May a body corporate give “discount” on levies or negotiate a settlement?

The Pietermaritzburg High Court heard a matter in which trustees of a body corporate negotiated a discount of levies due by a defaulting owner – Zikalala v Body Corporate of Selma Court and another [2021] JOL 51087 (KZP).

The court held, per Chetty J, that even if the two trustees did give their consent and accepted the appellant’s offer, such acceptance was invalid for want of compliance with their statutory duty under the Sectional Titles Schemes Management Act 8 of 2011 (STSMA).

The body corporate could not even sanction the agreement to give a discount on levies by a special resolution. In the raising of levies a body corporate is performing a statutory duty and levies, so raised, become a statutory debt that cannot be compromised by settlement.

It follows therefore that absent any express or implied power that is accorded to a body corporate in the STSMA, the trustees may not conclude an agreement outside the ambit of the powers given in terms of the STSMA. To the extent that an act is outside the powers given in the STSMA, the body corporate as a creature of statute, will be construed to  have acted ultra vires. Likewise, it would not be competent for the body corporate to sanction an act which is ultra vires by way of a special resolution.

Management rule 25 expressly grants to the body corporate the power to impose levies and contributions from owners. Where an owner fails in the obligation to pay such amounts, the body corporate is empowered to take action to recover such amounts, including interest and costs.

The court held that there is no power in the Management rules or the STSMA that permits the body corporate to compromise on its obligation to collect levies or contributions. To the extent that such amounts are owing, it is worth noting that the language employed in Management rule 21(2)(b) precludes a body corporate from ‘refunding to any member a contribution lawfully levied and paid’.

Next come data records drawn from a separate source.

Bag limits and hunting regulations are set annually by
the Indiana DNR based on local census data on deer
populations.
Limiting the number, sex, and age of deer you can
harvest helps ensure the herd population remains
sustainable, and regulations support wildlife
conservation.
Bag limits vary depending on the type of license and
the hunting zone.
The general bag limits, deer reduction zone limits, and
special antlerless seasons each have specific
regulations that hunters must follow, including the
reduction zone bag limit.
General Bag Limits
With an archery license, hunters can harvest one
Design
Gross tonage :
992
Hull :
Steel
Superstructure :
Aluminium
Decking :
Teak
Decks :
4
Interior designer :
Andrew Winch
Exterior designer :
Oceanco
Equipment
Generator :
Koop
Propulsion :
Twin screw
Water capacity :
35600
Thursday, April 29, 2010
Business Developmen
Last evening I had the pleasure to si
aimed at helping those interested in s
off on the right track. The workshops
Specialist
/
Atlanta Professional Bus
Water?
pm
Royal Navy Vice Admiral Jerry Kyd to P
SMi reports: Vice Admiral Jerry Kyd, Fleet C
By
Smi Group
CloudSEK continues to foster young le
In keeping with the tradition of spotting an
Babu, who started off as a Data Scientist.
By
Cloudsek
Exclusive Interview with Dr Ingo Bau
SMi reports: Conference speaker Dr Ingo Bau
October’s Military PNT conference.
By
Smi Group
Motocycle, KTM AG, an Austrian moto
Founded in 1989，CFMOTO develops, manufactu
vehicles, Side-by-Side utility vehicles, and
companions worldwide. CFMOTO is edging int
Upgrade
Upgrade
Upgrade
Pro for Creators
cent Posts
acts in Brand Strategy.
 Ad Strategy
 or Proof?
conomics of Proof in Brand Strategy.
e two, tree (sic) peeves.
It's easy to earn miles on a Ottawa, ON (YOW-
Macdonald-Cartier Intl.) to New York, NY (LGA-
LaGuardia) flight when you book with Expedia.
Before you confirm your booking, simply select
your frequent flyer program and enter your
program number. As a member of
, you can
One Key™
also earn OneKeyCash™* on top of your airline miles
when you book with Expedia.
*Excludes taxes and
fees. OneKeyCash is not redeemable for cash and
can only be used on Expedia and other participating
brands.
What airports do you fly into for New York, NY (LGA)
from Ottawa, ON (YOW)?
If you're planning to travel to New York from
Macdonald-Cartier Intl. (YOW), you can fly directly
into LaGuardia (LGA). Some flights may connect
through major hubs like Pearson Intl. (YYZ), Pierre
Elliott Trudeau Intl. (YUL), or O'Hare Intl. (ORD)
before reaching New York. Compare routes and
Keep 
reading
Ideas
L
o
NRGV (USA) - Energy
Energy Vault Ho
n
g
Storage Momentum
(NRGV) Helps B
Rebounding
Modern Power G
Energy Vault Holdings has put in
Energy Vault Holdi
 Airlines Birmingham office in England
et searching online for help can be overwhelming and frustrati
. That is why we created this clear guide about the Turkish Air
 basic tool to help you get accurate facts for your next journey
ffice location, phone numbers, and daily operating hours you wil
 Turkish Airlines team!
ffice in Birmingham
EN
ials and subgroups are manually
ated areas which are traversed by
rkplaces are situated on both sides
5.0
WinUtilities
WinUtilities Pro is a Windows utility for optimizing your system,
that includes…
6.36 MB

In Malan J in Body Corporate of Fish Eagle v Group Twelve Investments (Pty) Ltd 2003 (5) SA 414 (W) a body corporate that was involved in litigation to collect outstanding levies, resolved at a special general meeting that  ‘the body corporate will not continue with any litigation and previous litigation will now be cancelled’.

The court held that :

“Any such resolution is ultra vires the applicant. In terms of s 37(1)(d) (of the STSMA), one of the functions of the applicant body corporate is to raise amounts by the levying of contributions on the owners in proportion to the quotas of their respective sections. In terms of s 39(1) of the Sectional Titles Act, the trustees of the applicant were obliged to perform this function. In law, a body corporate has no power to pass a resolution to the effect that it will not carry out one or more of the duties imposed upon it by s 37 read with s 39 of the Sectional Titles Act.”